__作業内容__.
以下の、喫茶店のピンク電話をめぐる抜粋を読んで、次の問いに答えよ。
(a) 僕は何円分の10円玉を持って出向いたか。
(b) 喫茶店に入ったとき、カウンターの中に立っていたのはどんな人物か。
(c) 二度目の「何、それ?」の後、相手はどんな様子でこちらを見たか。

__提供された抜粋__.
════════
約束の月曜日、知り合いの飲み屋さんで友人に待機してもらい、僕はその喫茶店に出向いた。僕が喫茶店のピンク電話から飲み屋のピンク電話に電話をかけて、友人とピンク電話同士で会話をするつもりで。会話の内容は少しピンクな方がいいかな、などと考えながら、500円分の10円玉を持って。

喫茶店に入ると、約束を交わしたバイトの男性がいない。代わりにカウンターの中には初老の男性が立っている。この人が店長だろう。

「ピンク電話の件をお願いしていた者ですけど」

と店長らしき人物に声をかけた。神経質そうな口元が気にかかったので、できる限り明るい声で礼儀正しく。すると、

「何、それ?」

と冷たい声が返ってくる。こっちを向いてもいない。

「先日、ここにいた若い男性から許可をもらっているのですが」

声のトーンを明るい状態にキープしたまま僕が答えると、

「だから、何、それ?」

とさらに冷たい返事が返ってきた。ようやくこっちを向いてくれたが、目を細めてこちらを睨んでいる。ここがサバンナだったら、僕は次の瞬間に食われているに違いない。
════════
__資料__.
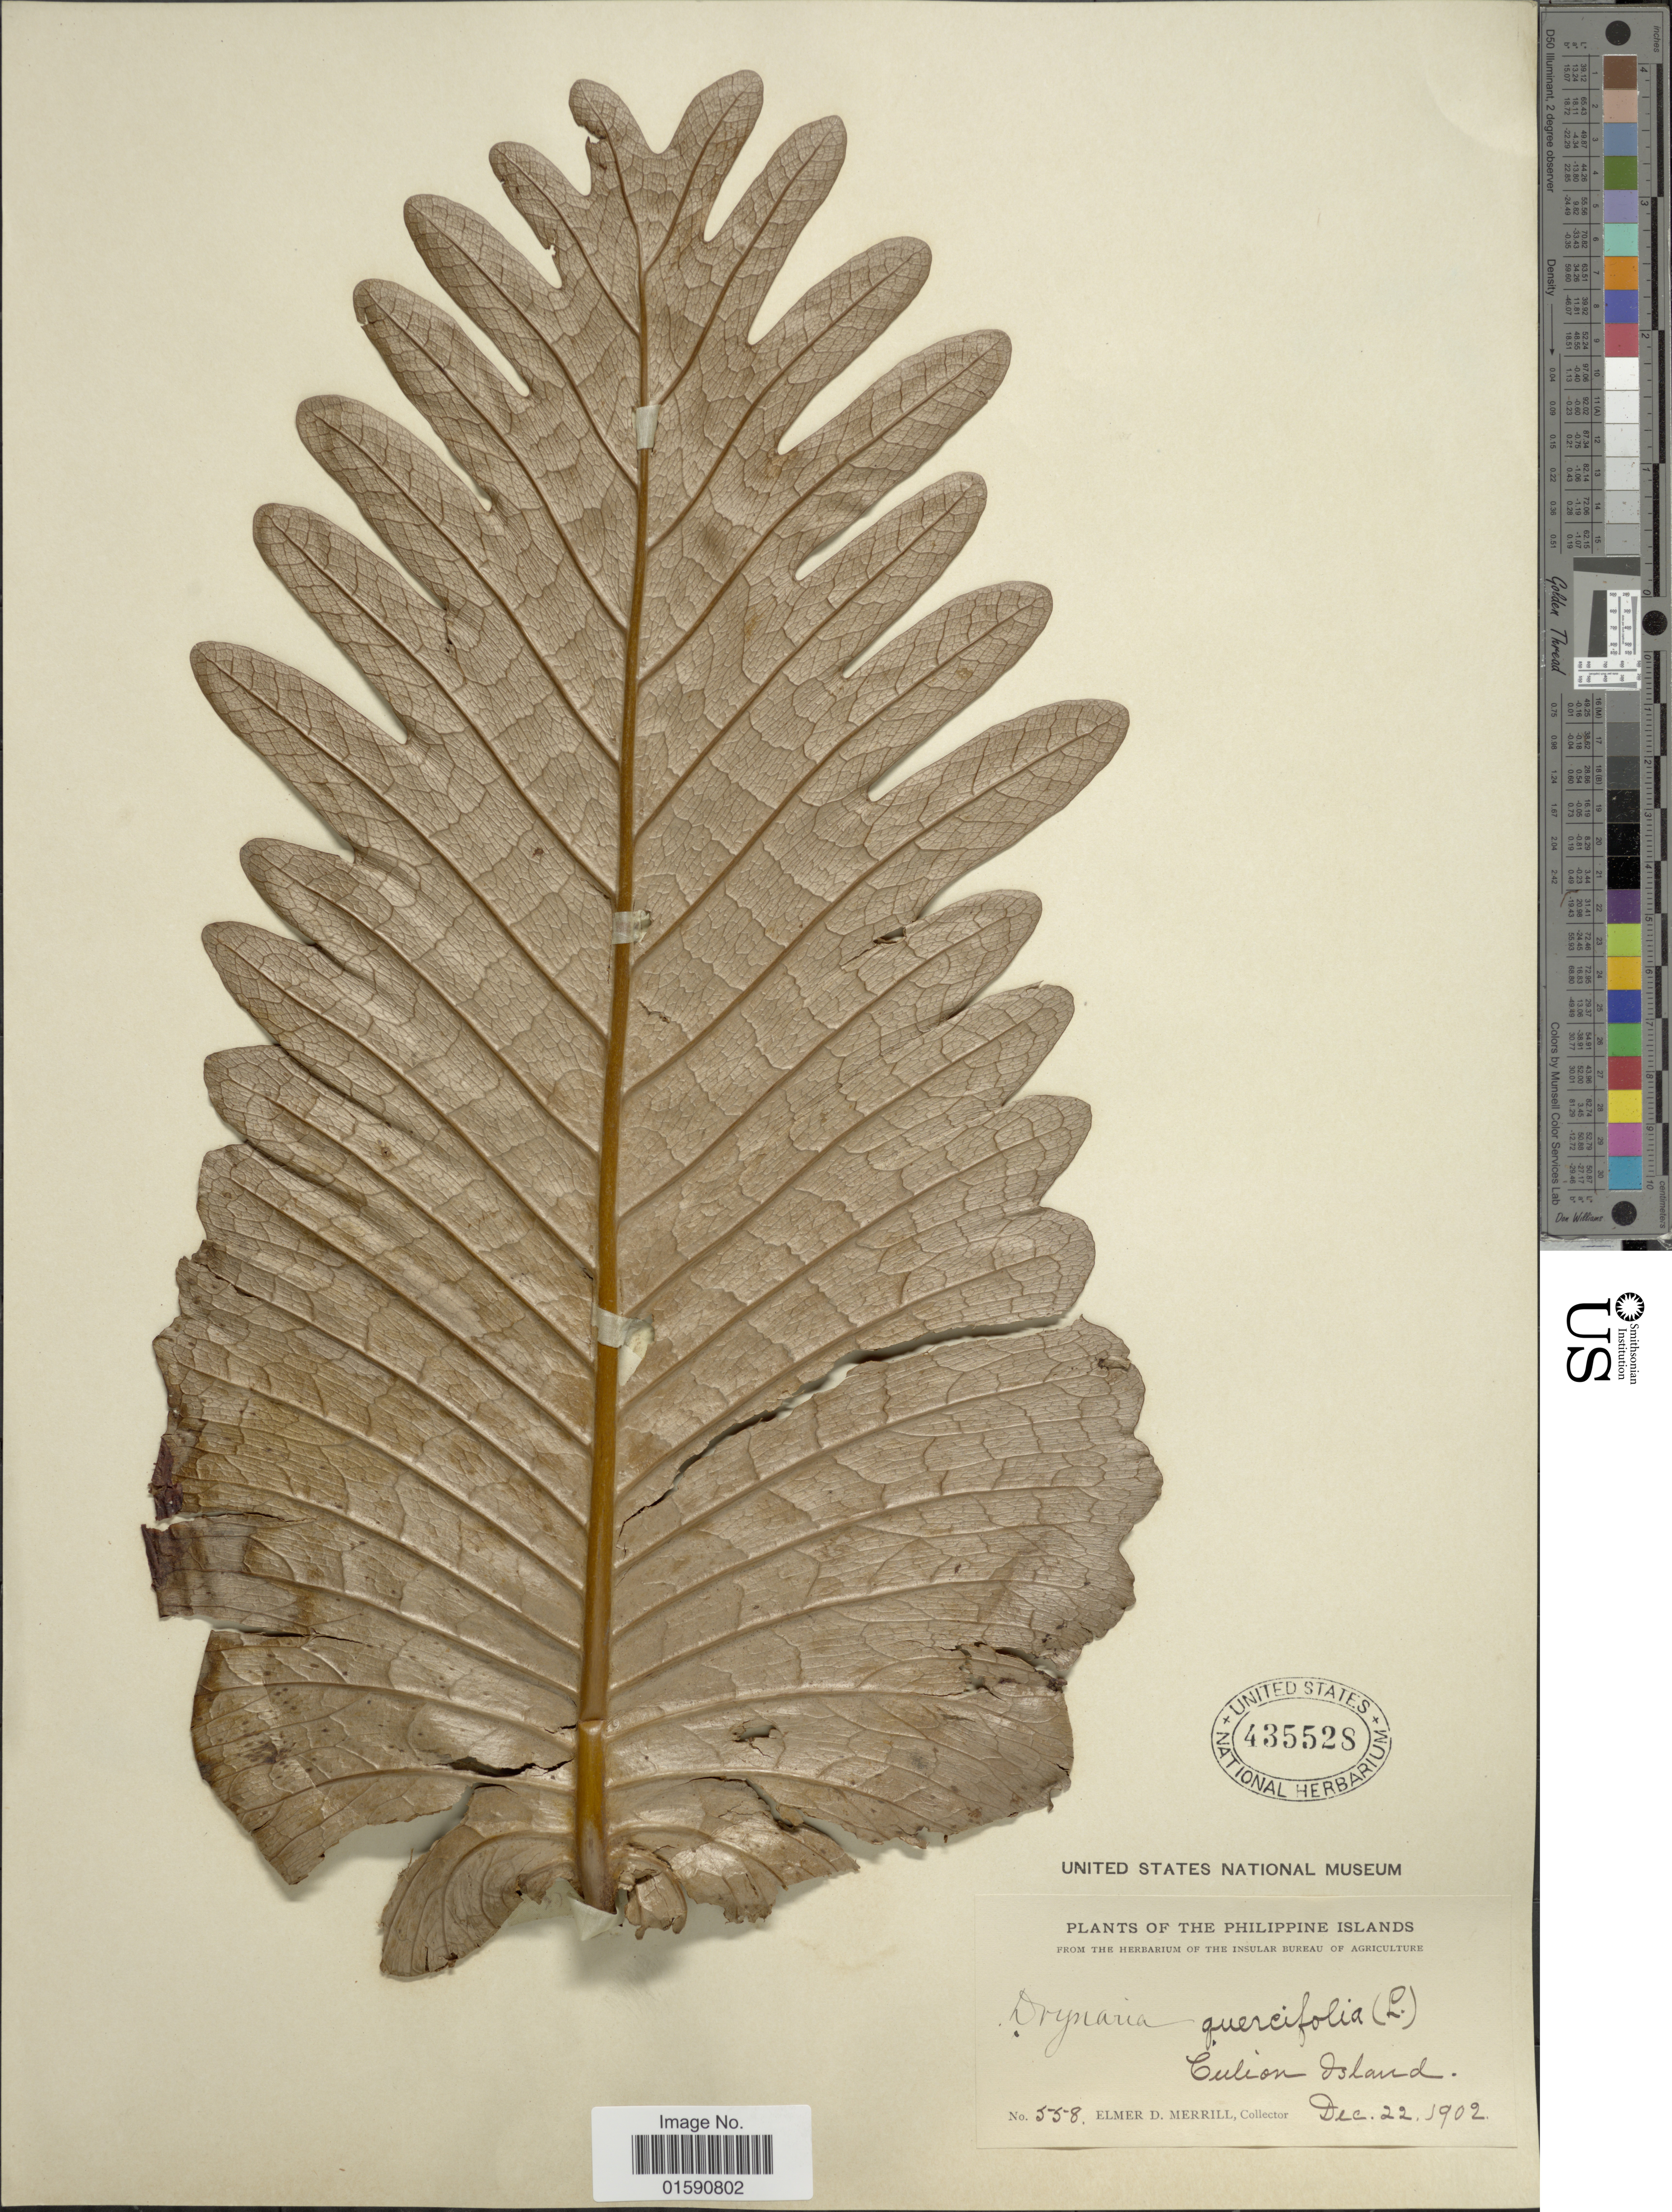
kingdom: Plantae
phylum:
════════
__回答__.
(a) 500円分。
(b) 初老の男性。
(c) 目を細めて睨んでいた。